▶ **Task requirements**
Give every line of the data again, exactly as it is written.

▶ **Study material**

◆ ◆ ◆ ◆ ◆ ◆ ◆

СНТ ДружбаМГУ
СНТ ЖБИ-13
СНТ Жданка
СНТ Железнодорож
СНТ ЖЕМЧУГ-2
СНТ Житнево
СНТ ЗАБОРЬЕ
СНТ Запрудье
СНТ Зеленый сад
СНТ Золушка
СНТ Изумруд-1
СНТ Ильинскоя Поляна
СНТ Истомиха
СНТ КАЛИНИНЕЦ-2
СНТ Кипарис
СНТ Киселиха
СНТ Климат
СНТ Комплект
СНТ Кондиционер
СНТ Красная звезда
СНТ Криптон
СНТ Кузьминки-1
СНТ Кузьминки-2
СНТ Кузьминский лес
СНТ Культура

◆ ◆ ◆ ◆ ◆ ◆ ◆

▶ **Answer space**
СНТ ДружбаМГУ
СНТ ЖБИ-13
СНТ Жданка
СНТ Железнодорож
СНТ ЖЕМЧУГ-2
СНТ Житнево
СНТ ЗАБОРЬЕ
СНТ Запрудье
СНТ Зеленый сад
СНТ Золушка
СНТ Изумруд-1
СНТ Ильинскоя Поляна
СНТ Истомиха
СНТ КАЛИНИНЕЦ-2
СНТ Кипарис
СНТ Киселиха
СНТ Климат
СНТ Комплект
СНТ Кондиционер
СНТ Красная звезда
СНТ Криптон
СНТ Кузьминки-1
СНТ Кузьминки-2
СНТ Кузьминский лес
СНТ Культура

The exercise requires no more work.